Vor sechs Jahren war Freddy Bienvenu Tsimba die Idee gekommen, Kriegsschrott zu sammeln. Er war mit dem Schiff den Kongo flussaufwärte gefahren, um die Geschichte von Flüchtlingen aus Kisangani nachzuverfolgen, die der Krieg bis nach Kinshasa getrieben hatte. In Kisangani verlor er ihre Spur und fand stattdessen kiloweise den Müll des Krieges: Abertausende rostiger Hülsen von Geschossen, die er in Maniokkörben zurück nach Kinshasa schmuggelte und zuhause zu kniehohen Haufen aufgetürmt hat. In seiner „Galerie“, einer winzigen dunklen Kammer neben seinem „Atelier“, hängen fertige Werke, zum Beispiel „Silhouettes Effacées“, die „ausgelöschten Schattenbilder“, schwangere Frauenkörper, die auf den ersten Blick schön und wohlgeformt aussehen und mit jeder weiteren Sekunde immer mehr verstören. Freddy hat sie aus hunderten von Patronenhülsen zusammengeschweißt.

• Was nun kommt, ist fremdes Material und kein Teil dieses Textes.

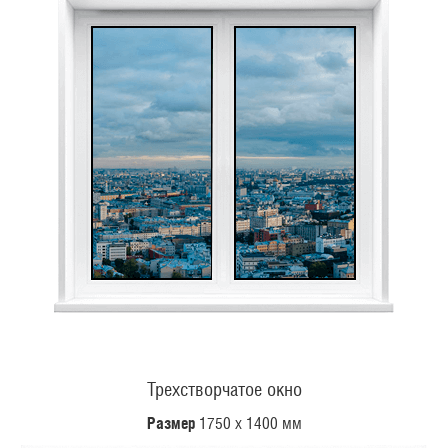
Трехстворчатое окно
Размер
1750 х 1400 мм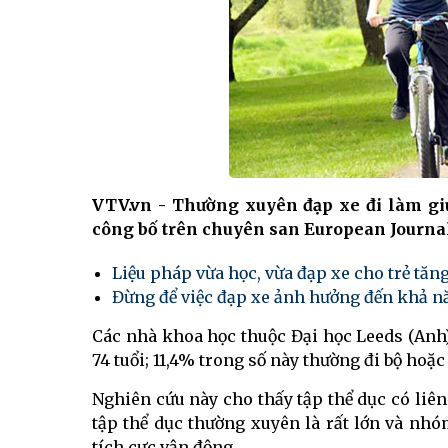
VTV.vn - Thường xuyên đạp xe đi làm gi
công bố trên chuyên san European Journal
Liệu pháp vừa học, vừa đạp xe cho trẻ tăn
Đừng để việc đạp xe ảnh hưởng đến khả 
Các nhà khoa học thuộc Đại học Leeds (Anh) k
74 tuổi; 11,4% trong số này thường đi bộ hoặ
Nghiên cứu này cho thấy tập thể dục có liên
tập thể dục thường xuyên là rất lớn và nh
tích cực vận động.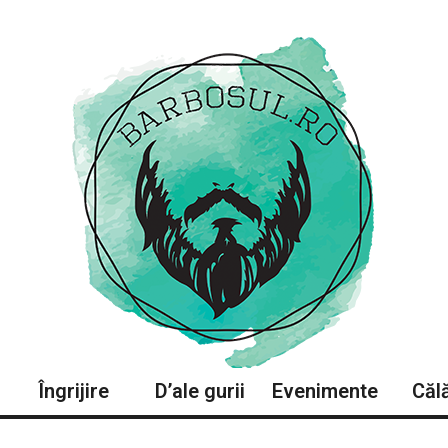
Îngrijire
D’ale gurii
Evenimente
Călă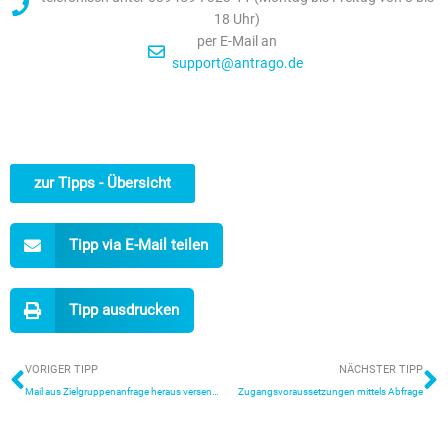
18 Uhr)
per E-Mail an
support@antrago.de
zur Tipps - Übersicht
Tipp via E-Mail teilen
Tipp ausdrucken
Zurück
N
VORIGER TIPP
NÄCHSTER TIPP
Mail aus Zielgruppenanfrage heraus versenden
Zugangsvoraussetzungen mittels Abfrage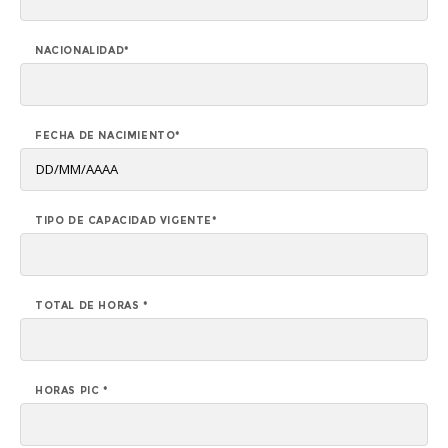
NACIONALIDAD*
FECHA DE NACIMIENTO*
TIPO DE CAPACIDAD VIGENTE*
TOTAL DE HORAS *
HORAS PIC *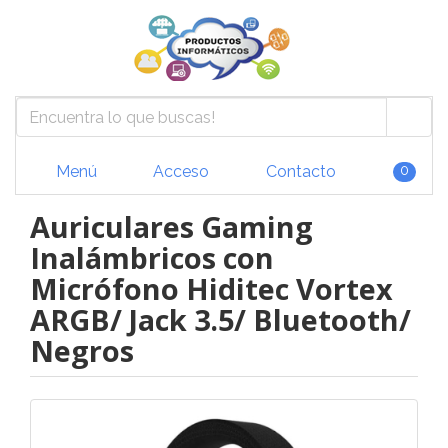
Menú
Acceso
Contacto
0
Auriculares Gaming
Inalámbricos con
Micrófono Hiditec Vortex
ARGB/ Jack 3.5/ Bluetooth/
Negros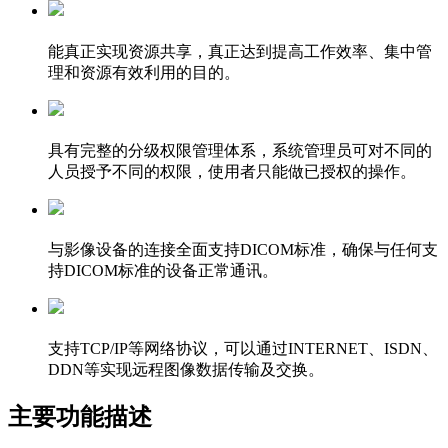
能真正实现资源共享，真正达到提高工作效率、集中管
理和资源有效利用的目的。
具有完整的分级权限管理体系，系统管理员可对不同的
人员授予不同的权限，使用者只能做已授权的操作。
与影像设备的连接全面支持DICOM标准，确保与任何支
持DICOM标准的设备正常通讯。
支持TCP/IP等网络协议，可以通过INTERNET、ISDN、
DDN等实现远程图像数据传输及交换。
主要功能描述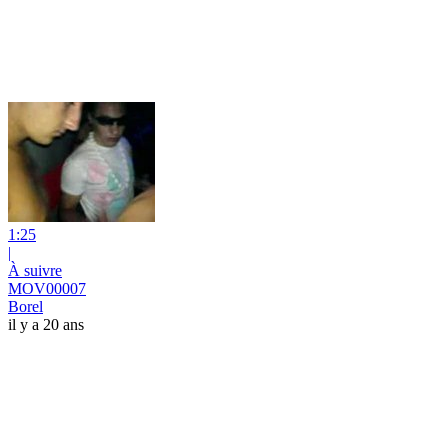
1:25
|
À suivre
MOV00007
Borel
il y a 20 ans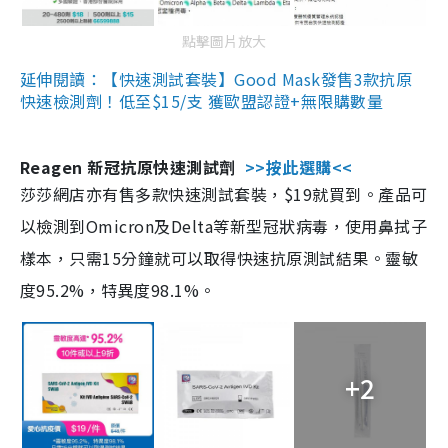
點擊圖片放大
延伸閱讀：【快速測試套裝】Good Mask發售3款抗原
快速檢測劑！低至$15/支 獲歐盟認證+無限購數量
Reagen 新冠抗原快速測試劑
>>按此選購<<
莎莎網店亦有售多款快速測試套裝，$19就買到。產品可
以檢測到Omicron及Delta等新型冠狀病毒，使用鼻拭子
樣本，只需15分鐘就可以取得快速抗原測試結果。靈敏
度95.2%，特異度98.1%。
+2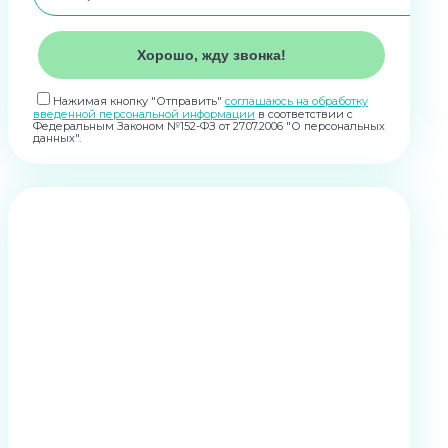
Нажимая кнопку "Отправить"
соглашаюсь на обработку
введенной персональной информации
в соответствии с
Федеральным Законом №152-ФЗ от 27.07.2006 "О персональных
данных".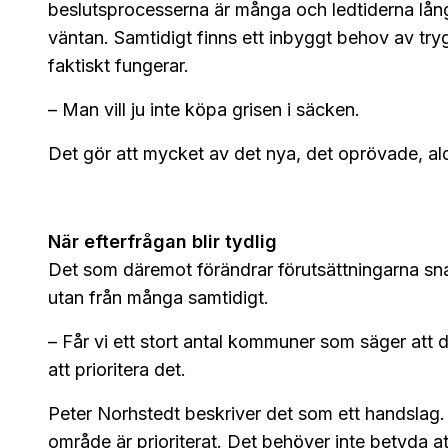
beslutsprocesserna är många och ledtiderna lång
väntan. Samtidigt finns ett inbyggt behov av tr
faktiskt fungerar.
– Man vill ju inte köpa grisen i säcken.
Det gör att mycket av det nya, det oprövade, aldr
När efterfrågan blir tydlig
Det som däremot förändrar förutsättningarna snabb
utan från många samtidigt.
– Får vi ett stort antal kommuner som säger att d
att prioritera det.
Peter Norhstedt beskriver det som ett handslag.
område är prioriterat. Det behöver inte betyda a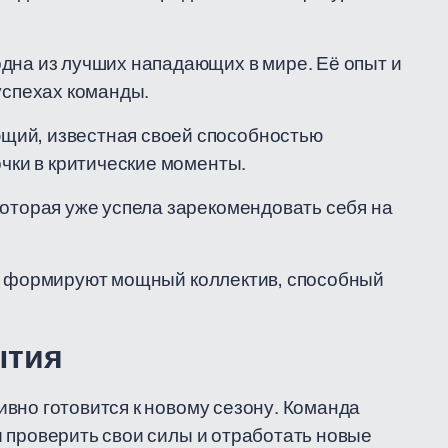
дна из лучших нападающих в мире. Её опыт и
успехах команды.
щий, известная своей способностью
очки в критические моменты.
которая уже успела зарекомендовать себя на
ы, формируют мощный коллектив, способный
ытия
вно готовится к новому сезону. Команда
 проверить свои силы и отработать новые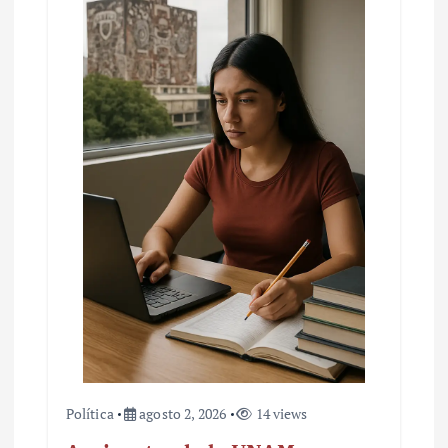
Política
agosto 2, 2026
14 views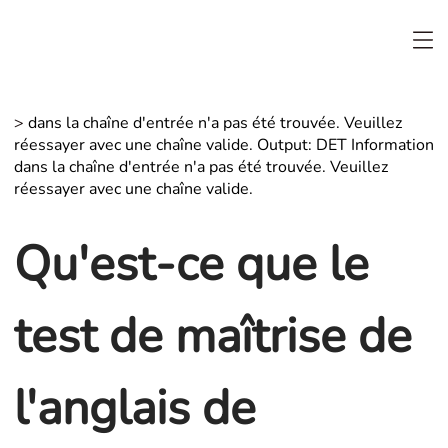
>
dans la chaîne d'entrée n'a pas été trouvée. Veuillez
réessayer avec une chaîne valide. Output: DET Information
dans la chaîne d'entrée n'a pas été trouvée. Veuillez
réessayer avec une chaîne valide.
Qu'est-ce que le
test de maîtrise de
l'anglais de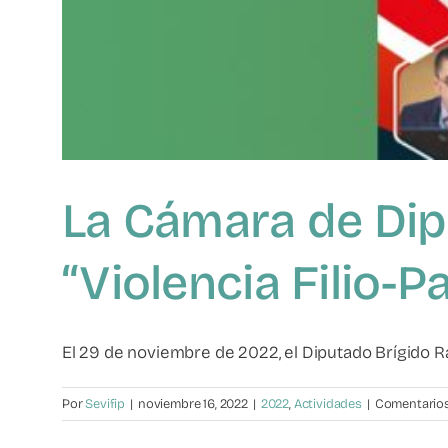
La Cámara de Dip
“Violencia Filio-P
El 29 de noviembre de 2022, el Diputado Brígido Ram
Por
Sevifip
|
noviembre 16, 2022
|
2022
,
Actividades
|
Comentarios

daneben baumelt an einer Kette „La Chute des Dictateurs“, die „Sturzfahrt der Diktatoren“, ein am Vorderreifen aufgehängtes Motorad, auf den Sitz ein bronzener Affenschädel geschweißt, zwischen Lenker und Fußrasten ein offensichtlich im Sturz befindlicher Körper aus Granathülsen, das eine Bein gen Himmel gestreckt und mit einem löchrigen Lederschuh geschmückt. George Grosz hätte seine Freude daran gehabt.
„Was sagen denn Ihre Nachbarn zu Ihrer Arbeit?“ Rechts hört man Kneipenlärm, links hämmern Schreiner.
„Die halten mich für bekloppt, weil ich das Motorad an die Decke hänge, anstatt es zu reparieren.“
Geld verdient er natürlich kaum. Für die kongolesische Oberschicht ist solche Kunst ein Affront, und die UN-Mitarbeiter suchen auf ihrer Souvenierjagd nach tradionellen Holzmasken, nicht nach moderner kongolesischer Kunst. Aber hin und wieder winkt ein Stipendium. Manchmal kann er ein Stück in einem der vornehmen Hotels von Kinshasa ausstellen, oder wird sogar ins Ausland eingeladen. In Dakar ist er gewesen, in Port-au-Prince, Ottawa, Brazzavile, Béziers, Brüssel, vor drei Jahren sogar im Libanon. „Beirut war schön“, sagt Freddy, „jetzt könnte ich da nur Nachschub an Rohmaterial holen.“ Das Reisen wird zunehmend schwieriger. Jedesmal muss er stundenlang mit Zöllnern diskutieren, die wie Minenhunde um seine Skulpturen schlichen, nicht glauben wollend, dass hier der Müll des Krieges und nicht dessen Sprengstoff verladen werden soll. Ganz zu schweigen von den Mühen, ein Visum für das europäische Ausland zu bekommen. „Die glauben immer, ich will heimlich bei ihnen einwandern.“ Die Vorstellung findet Freddy so abwegig, dass er kichern muss. In diesem Jahr will er in Frankreich ausstellen. Es wird schon klappen. Irgendwie.